- [WHAT YOU SHOULD DO] Comb through the entries for "corners" and pull out each line that holds it.

(Stored records)
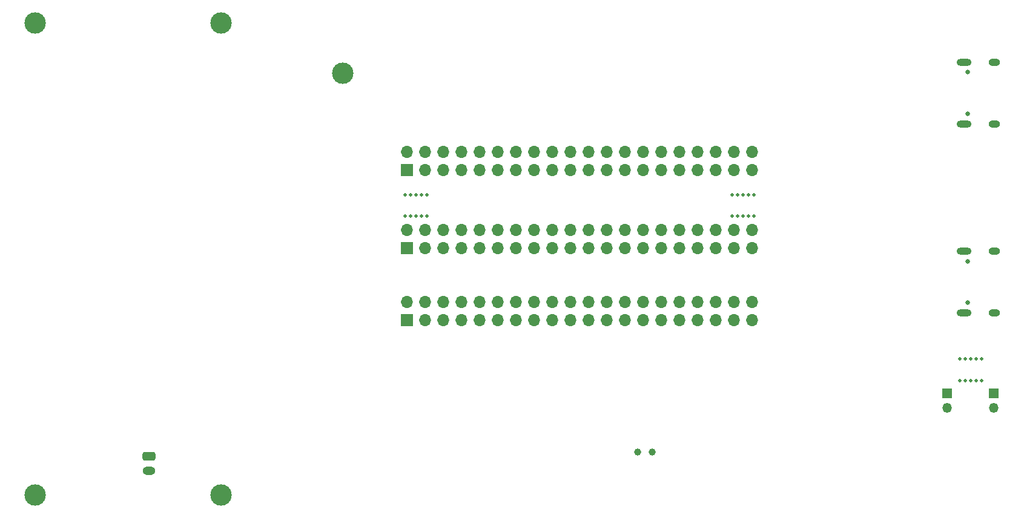
<source format=gbr>
G04 #@! TF.GenerationSoftware,KiCad,Pcbnew,6.0.5-a6ca702e91~116~ubuntu20.04.1*
G04 #@! TF.CreationDate,2022-05-16T06:16:44+02:00*
G04 #@! TF.ProjectId,mainboard,6d61696e-626f-4617-9264-2e6b69636164,rev?*
G04 #@! TF.SameCoordinates,Original*
G04 #@! TF.FileFunction,Soldermask,Bot*
G04 #@! TF.FilePolarity,Negative*
%FSLAX46Y46*%
G04 Gerber Fmt 4.6, Leading zero omitted, Abs format (unit mm)*
G04 Created by KiCad (PCBNEW 6.0.5-a6ca702e91~116~ubuntu20.04.1) date 2022-05-16 06:16:44*
%MOMM*%
%LPD*%
G01*
G04 APERTURE LIST*
G04 Aperture macros list*
%AMRoundRect*
0 Rectangle with rounded corners*
0 $1 Rounding radius*
0 $2 $3 $4 $5 $6 $7 $8 $9 X,Y pos of 4 corners*
0 Add a 4 corners polygon primitive as box body*
4,1,4,$2,$3,$4,$5,$6,$7,$8,$9,$2,$3,0*
0 Add four circle primitives for the rounded corners*
1,1,$1+$1,$2,$3*
1,1,$1+$1,$4,$5*
1,1,$1+$1,$6,$7*
1,1,$1+$1,$8,$9*
0 Add four rect primitives between the rounded corners*
20,1,$1+$1,$2,$3,$4,$5,0*
20,1,$1+$1,$4,$5,$6,$7,0*
20,1,$1+$1,$6,$7,$8,$9,0*
20,1,$1+$1,$8,$9,$2,$3,0*%
G04 Aperture macros list end*
%ADD10C,3.000000*%
%ADD11R,1.700000X1.700000*%
%ADD12O,1.700000X1.700000*%
%ADD13C,0.500000*%
%ADD14RoundRect,0.250000X-0.650000X0.350000X-0.650000X-0.350000X0.650000X-0.350000X0.650000X0.350000X0*%
%ADD15O,1.800000X1.200000*%
%ADD16R,1.350000X1.350000*%
%ADD17O,1.350000X1.350000*%
%ADD18C,0.650000*%
%ADD19O,2.100000X1.000000*%
%ADD20O,1.600000X1.000000*%
%ADD21C,1.000000*%
G04 APERTURE END LIST*
D10*
X108860000Y-131400000D03*
X82860000Y-131400000D03*
X108860000Y-65400000D03*
X82860000Y-65400000D03*
D11*
X134820000Y-85900000D03*
D12*
X134820000Y-83360000D03*
X137360000Y-85900000D03*
X137360000Y-83360000D03*
X139900000Y-85900000D03*
X139900000Y-83360000D03*
X142440000Y-85900000D03*
X142440000Y-83360000D03*
X144980000Y-85900000D03*
X144980000Y-83360000D03*
X147520000Y-85900000D03*
X147520000Y-83360000D03*
X150060000Y-85900000D03*
X150060000Y-83360000D03*
X152600000Y-85900000D03*
X152600000Y-83360000D03*
X155140000Y-85900000D03*
X155140000Y-83360000D03*
X157680000Y-85900000D03*
X157680000Y-83360000D03*
X160220000Y-85900000D03*
X160220000Y-83360000D03*
X162760000Y-85900000D03*
X162760000Y-83360000D03*
X165300000Y-85900000D03*
X165300000Y-83360000D03*
X167840000Y-85900000D03*
X167840000Y-83360000D03*
X170380000Y-85900000D03*
X170380000Y-83360000D03*
X172920000Y-85900000D03*
X172920000Y-83360000D03*
X175460000Y-85900000D03*
X175460000Y-83360000D03*
X178000000Y-85900000D03*
X178000000Y-83360000D03*
X180540000Y-85900000D03*
X180540000Y-83360000D03*
X183080000Y-85900000D03*
X183080000Y-83360000D03*
D10*
X125860000Y-72400000D03*
D13*
X214410000Y-112400000D03*
X212898000Y-115400000D03*
X213660000Y-115400000D03*
X212910000Y-112400000D03*
X215184000Y-115400000D03*
X215184000Y-112400000D03*
X212148000Y-115400000D03*
X214410000Y-115400000D03*
X212148000Y-112400000D03*
X213660000Y-112400000D03*
D14*
X98810000Y-126000000D03*
D15*
X98810000Y-128000000D03*
D11*
X134860000Y-96900000D03*
D12*
X134860000Y-94360000D03*
X137400000Y-96900000D03*
X137400000Y-94360000D03*
X139940000Y-96900000D03*
X139940000Y-94360000D03*
X142480000Y-96900000D03*
X142480000Y-94360000D03*
X145020000Y-96900000D03*
X145020000Y-94360000D03*
X147560000Y-96900000D03*
X147560000Y-94360000D03*
X150100000Y-96900000D03*
X150100000Y-94360000D03*
X152640000Y-96900000D03*
X152640000Y-94360000D03*
X155180000Y-96900000D03*
X155180000Y-94360000D03*
X157720000Y-96900000D03*
X157720000Y-94360000D03*
X160260000Y-96900000D03*
X160260000Y-94360000D03*
X162800000Y-96900000D03*
X162800000Y-94360000D03*
X165340000Y-96900000D03*
X165340000Y-94360000D03*
X167880000Y-96900000D03*
X167880000Y-94360000D03*
X170420000Y-96900000D03*
X170420000Y-94360000D03*
X172960000Y-96900000D03*
X172960000Y-94360000D03*
X175500000Y-96900000D03*
X175500000Y-94360000D03*
X178040000Y-96900000D03*
X178040000Y-94360000D03*
X180580000Y-96900000D03*
X180580000Y-94360000D03*
X183120000Y-96900000D03*
X183120000Y-94360000D03*
D13*
X182610000Y-92400000D03*
X181098000Y-92400000D03*
X180348000Y-92400000D03*
X183384000Y-89400000D03*
X181860000Y-92400000D03*
X180348000Y-89400000D03*
X181110000Y-89400000D03*
X182610000Y-89400000D03*
X181860000Y-89400000D03*
X183384000Y-92400000D03*
D16*
X216860000Y-117200000D03*
D17*
X216860000Y-119200000D03*
D16*
X210360000Y-117200000D03*
D17*
X210360000Y-119200000D03*
D18*
X213255000Y-98690000D03*
X213255000Y-104470000D03*
D19*
X212755000Y-97260000D03*
D20*
X216935000Y-97260000D03*
D19*
X212755000Y-105900000D03*
D20*
X216935000Y-105900000D03*
D18*
X213255000Y-78040000D03*
X213255000Y-72260000D03*
D20*
X216935000Y-79470000D03*
D19*
X212755000Y-70830000D03*
X212755000Y-79470000D03*
D20*
X216935000Y-70830000D03*
D11*
X134860000Y-106900000D03*
D12*
X134860000Y-104360000D03*
X137400000Y-106900000D03*
X137400000Y-104360000D03*
X139940000Y-106900000D03*
X139940000Y-104360000D03*
X142480000Y-106900000D03*
X142480000Y-104360000D03*
X145020000Y-106900000D03*
X145020000Y-104360000D03*
X147560000Y-106900000D03*
X147560000Y-104360000D03*
X150100000Y-106900000D03*
X150100000Y-104360000D03*
X152640000Y-106900000D03*
X152640000Y-104360000D03*
X155180000Y-106900000D03*
X155180000Y-104360000D03*
X157720000Y-106900000D03*
X157720000Y-104360000D03*
X160260000Y-106900000D03*
X160260000Y-104360000D03*
X162800000Y-106900000D03*
X162800000Y-104360000D03*
X165340000Y-106900000D03*
X165340000Y-104360000D03*
X167880000Y-106900000D03*
X167880000Y-104360000D03*
X170420000Y-106900000D03*
X170420000Y-104360000D03*
X172960000Y-106900000D03*
X172960000Y-104360000D03*
X175500000Y-106900000D03*
X175500000Y-104360000D03*
X178040000Y-106900000D03*
X178040000Y-104360000D03*
X180580000Y-106900000D03*
X180580000Y-104360000D03*
X183120000Y-106900000D03*
X183120000Y-104360000D03*
D13*
X134598000Y-92400000D03*
X134598000Y-89400000D03*
X136860000Y-92400000D03*
X137634000Y-89400000D03*
X137634000Y-92400000D03*
X135348000Y-92400000D03*
X136110000Y-92400000D03*
X136860000Y-89400000D03*
X135360000Y-89400000D03*
X136110000Y-89400000D03*
D21*
X167110000Y-125400000D03*
X169160000Y-125400000D03*
M02*

</source>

- [SOLUTION]
0 Rectangle with rounded corners*
0 $2 $3 $4 $5 $6 $7 $8 $9 X,Y pos of 4 corners*
0 Add a 4 corners polygon primitive as box body*
0 Add four circle primitives for the rounded corners*
0 Add four rect primitives between the rounded corners*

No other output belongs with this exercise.